Variations in the distribution and the magnitude of the forces in the foot may reflect painful conditions and abnormalities of structure or function. By tracking the path of the instantaneous COP(center of pressure) during stance phase, the balance and pattern of progression can be determined, but parameters on COP have not been standardized nor widely applied to clinical settings yet. To quantify the COP parameters and to evaluate the clinical applicability of COP, within subject experimental design was used. Twenty six subjects with age of sixties who had no history of foot problems were recruited. Foot contact and COP parameters were measured and compared between flat foot, low heel and high heel shod walking. 1) Gait cycle parameters, 2) foot contact parameters such as total contact area, contact length, contact width, and 3) COP parameters such as initial contact COP, mean COP, anteroposterior and mediolateral displacement of COP, slope of COP, velocity of COP during each functional rocker were measured with F-scan pressure sensitive insole system. In normal flat foot walking, COP of initial contact and mean COP were anatomically correspond to the center of the heel and to the center of the sole respectively. COP displacements corresponded to 83% of foot contact length anteroposteriorly and 18% of forefoot contact width mediolaterally. Slope of COP was about 6 degrees inwardly directed. Velocities of the COP during each functional rocker action were even and about 22-27 cm/sec around. In high heel shod walking, COP of initial contact was displaced 1.73 cm anteriorly and mean COP was displaced 0.31 cm medially and 1.89 cm anteriorly. Anteroposterior displacement of COP was also reduced. Velocity of the COP during heel rocker was faster and velocity during ankle rocker was slower compared to flat foot walking, which suggests excessive heel rocker and reduced ankle rocker action in high heel shod walking. In conclusion, COP parameters measured by pressure sensitive insole system may reflect the biomechanical alteration of the foot quantitatively and may be useful in assessing the biomechanical function of the foot.
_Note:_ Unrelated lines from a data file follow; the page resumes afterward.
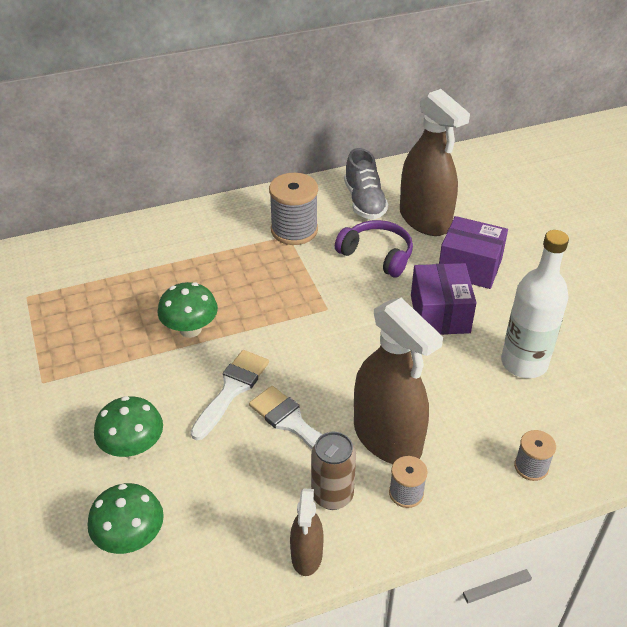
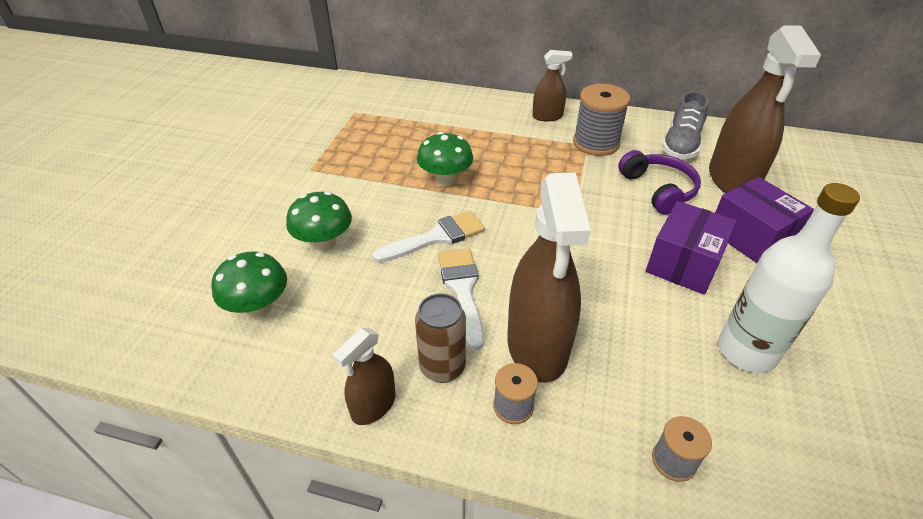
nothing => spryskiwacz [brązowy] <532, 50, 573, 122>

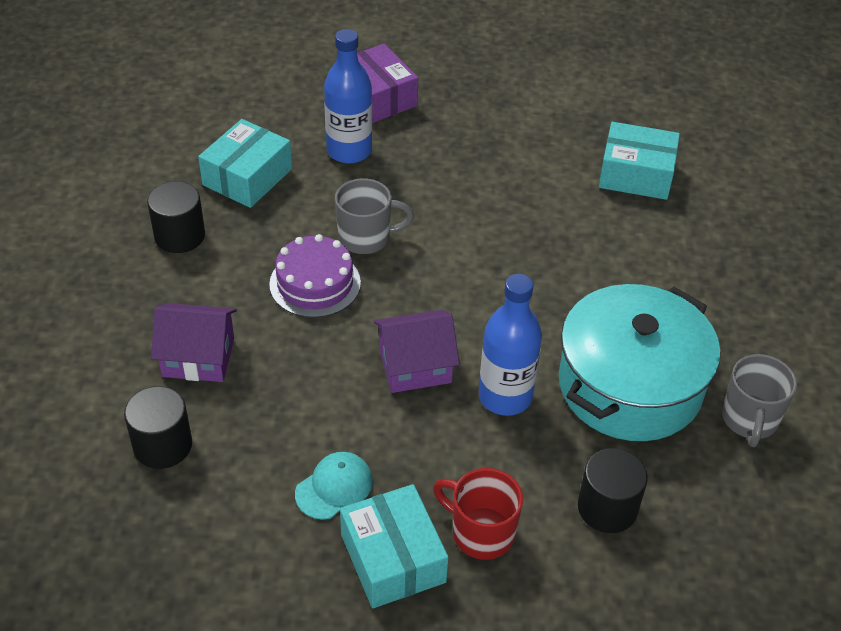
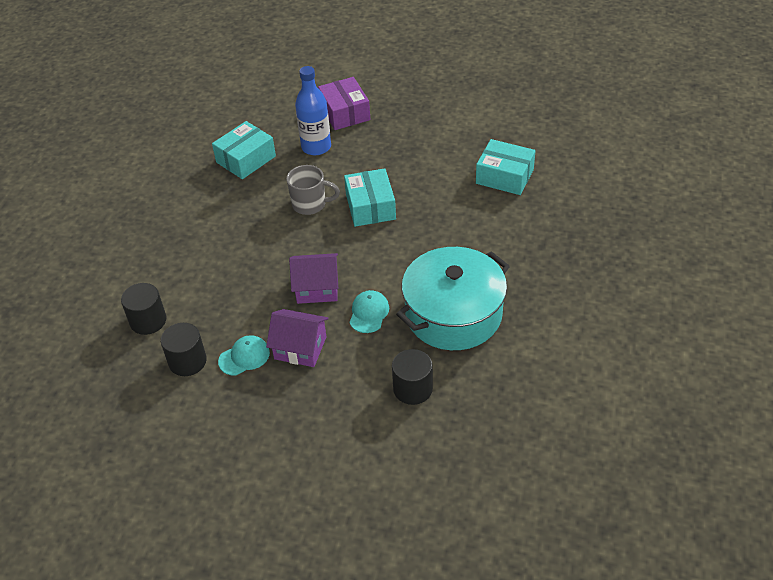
walec [czarny] <147, 181, 205, 253> => walec [czarny] <161, 323, 207, 376>, shifted
domek [fioletowy] <151, 303, 237, 382> => domek [fioletowy] <266, 309, 329, 367>, shifted
tort [fioletowy] <269, 234, 361, 318> => nothing
pudełko [turkusowy] <340, 484, 449, 608> => pudełko [turkusowy] <344, 168, 396, 227>, shifted
kubek [czerwony] <433, 468, 523, 560> => nothing
butelka [niebieski] <479, 274, 542, 416> => czapka [turkusowy] <349, 290, 389, 333>
kubek [szary] <722, 354, 797, 447> => nothing

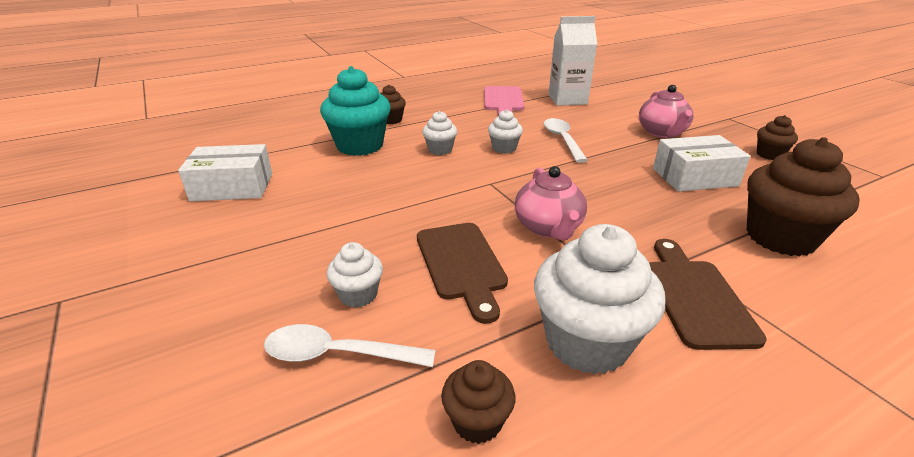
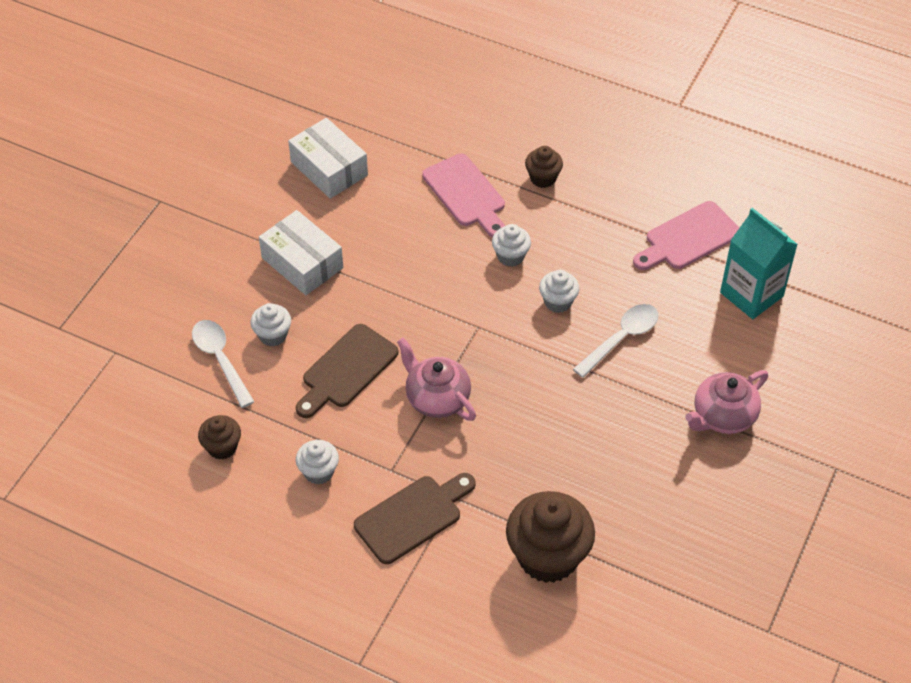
muffinka [turkusowy] <320, 66, 391, 156> => deska do krojenia [różowy] <422, 154, 505, 238>
imbryk [różowy] <514, 166, 587, 240> => imbryk [różowy] <397, 338, 476, 421>, 90 degrees clockwise
muffinka [biały] <534, 224, 665, 375> => muffinka [biały] <296, 440, 339, 485>, x0.51
karton mleka [biały] <548, 16, 597, 106> => karton mleka [turkusowy] <720, 208, 798, 319>
pudełko [biały] <653, 135, 750, 192> => pudełko [biały] <259, 210, 343, 295>, shifted
muffinka [brązowy] <757, 115, 798, 160> => nothing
Comparison of Gait Analysis Using High-heeled Shoes and High-forefoot Shoes

Previous studies proved that, the high-heeled shoes caused postural changes, a loss of foot function, and deformities of foot. However the lumbar lordosis in gait is rarely measured. The purposes of this study were to compare kinematics and kinetics between high-heeled and high-forefoot gait by skin markers, and to find the influence of heel height to lumbar vertebral alignment. We used the Vicon 370 three-dimension Gait Analysis System. In the present study, the lower extremity biomechanics in high-heeled and high-forefoot shoes were examined in 20 Korean female subjects. Results showed that the double support phase increased in high-forefoot gait in linear parameters. In sagittal plane kinematics, the lumbar lordosis slightly increased in high-forefoot gait, but that did not increase in high-heeled gait. The knee flexion and ankle plantarflexion increased in high-heeled gait, but ankle pantar flexion reduced in high-forefoot gait. Clinically the change of ankle motion was not significantly influenced to the lumbar lordosis. However, high-heeled shoe users with low back pain are probably influenced by the overstress of paraspinal muscles and vertebral ligments. Further studies are required for more precise analysis of high-heeled and high-forefoot gaits.